#### Data extract
Segment Open

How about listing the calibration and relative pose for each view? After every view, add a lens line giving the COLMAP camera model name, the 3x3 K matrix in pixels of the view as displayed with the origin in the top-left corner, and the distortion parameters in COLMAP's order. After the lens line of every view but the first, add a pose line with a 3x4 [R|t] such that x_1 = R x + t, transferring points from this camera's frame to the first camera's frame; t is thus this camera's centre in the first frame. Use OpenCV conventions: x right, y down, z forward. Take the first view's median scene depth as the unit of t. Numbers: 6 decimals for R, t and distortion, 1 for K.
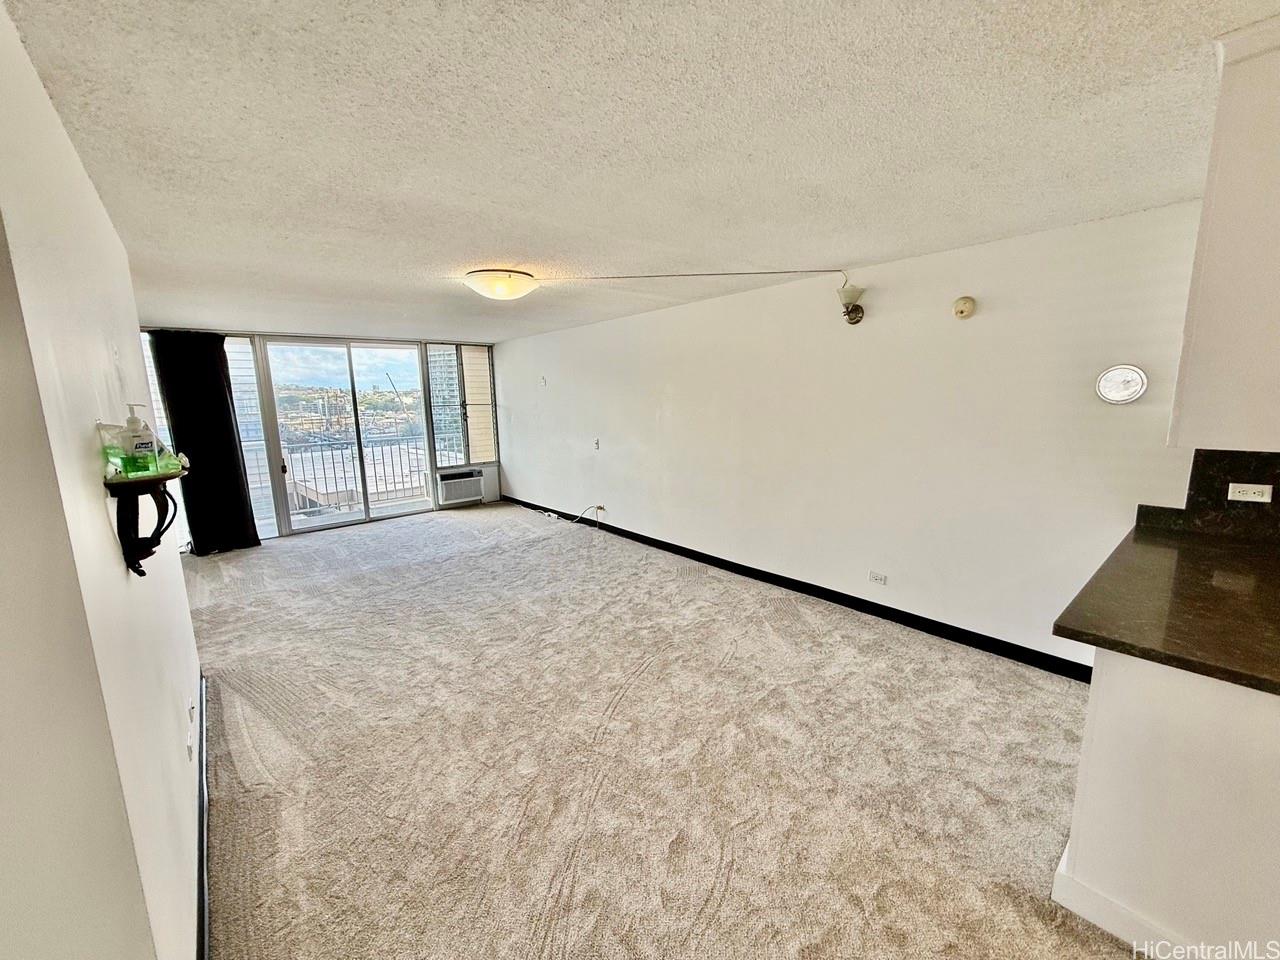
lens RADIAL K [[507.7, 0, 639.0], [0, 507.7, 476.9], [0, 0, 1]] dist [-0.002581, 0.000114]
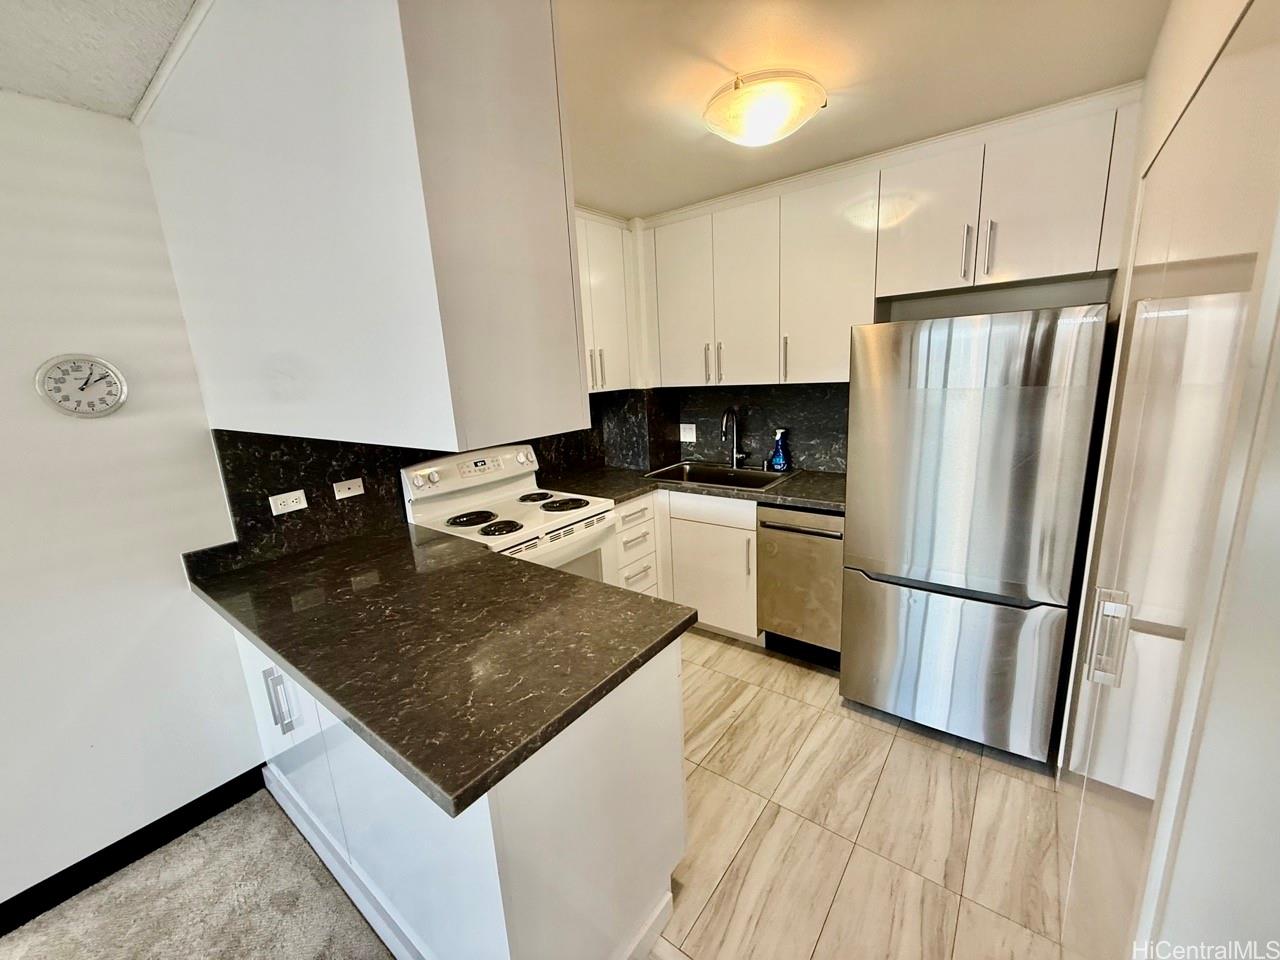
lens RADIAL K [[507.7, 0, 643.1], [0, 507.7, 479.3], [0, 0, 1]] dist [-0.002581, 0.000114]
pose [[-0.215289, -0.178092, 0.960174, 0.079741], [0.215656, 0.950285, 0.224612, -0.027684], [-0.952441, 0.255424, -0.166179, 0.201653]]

Segment Closed

#### What is being asked
When you set down the material above, keep every word exact and include no pictures.

#### Written solution
How about listing the calibration and relative pose for each view? After every view, add a lens line giving the COLMAP camera model name, the 3x3 K matrix in pixels of the view as displayed with the origin in the top-left corner, and the distortion parameters in COLMAP's order. After the lens line of every view but the first, add a pose line with a 3x4 [R|t] such that x_1 = R x + t, transferring points from this camera's frame to the first camera's frame; t is thus this camera's centre in the first frame. Use OpenCV conventions: x right, y down, z forward. Take the first view's median scene depth as the unit of t. Numbers: 6 decimals for R, t and distortion, 1 for K.
lens RADIAL K [[507.7, 0, 639.0], [0, 507.7, 476.9], [0, 0, 1]] dist [-0.002581, 0.000114]
lens RADIAL K [[507.7, 0, 643.1], [0, 507.7, 479.3], [0, 0, 1]] dist [-0.002581, 0.000114]
pose [[-0.215289, -0.178092, 0.960174, 0.079741], [0.215656, 0.950285, 0.224612, -0.027684], [-0.952441, 0.255424, -0.166179, 0.201653]]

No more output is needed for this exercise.